*** Available data

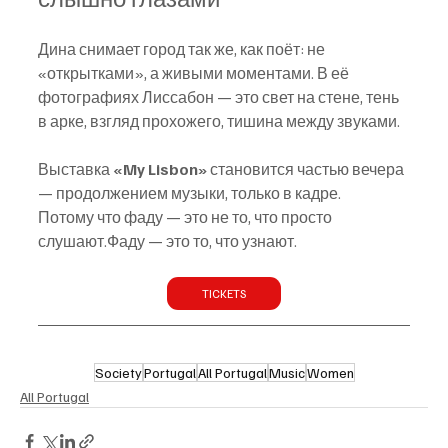
Дина снимает город так же, как поёт: не 
«открытками», а живыми моментами. В её 
фотографиях Лиссабон — это свет на стене, тень 
в арке, взгляд прохожего, тишина между звуками. 
Выставка 
«My Lisbon»
 становится частью вечера 
— продолжением музыки, только в кадре.
Потому что фаду — это не то, что просто 
слушают.Фаду — это то, что узнают.
TICKETS
Society
Portugal
All Portugal
Music
Women
All Portugal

******

* Task directions *
Transcribe the entries word for word, without their pictures.

* Exercise output *
Дина снимает город так же, как поёт: не 
«открытками», а живыми моментами. В её 
фотографиях Лиссабон — это свет на стене, тень 
в арке, взгляд прохожего, тишина между звуками. 
Выставка 
«My Lisbon»
 становится частью вечера 
— продолжением музыки, только в кадре.
Потому что фаду — это не то, что просто 
слушают.Фаду — это то, что узнают.
TICKETS
Society
Portugal
All Portugal
Music
Women
All Portugal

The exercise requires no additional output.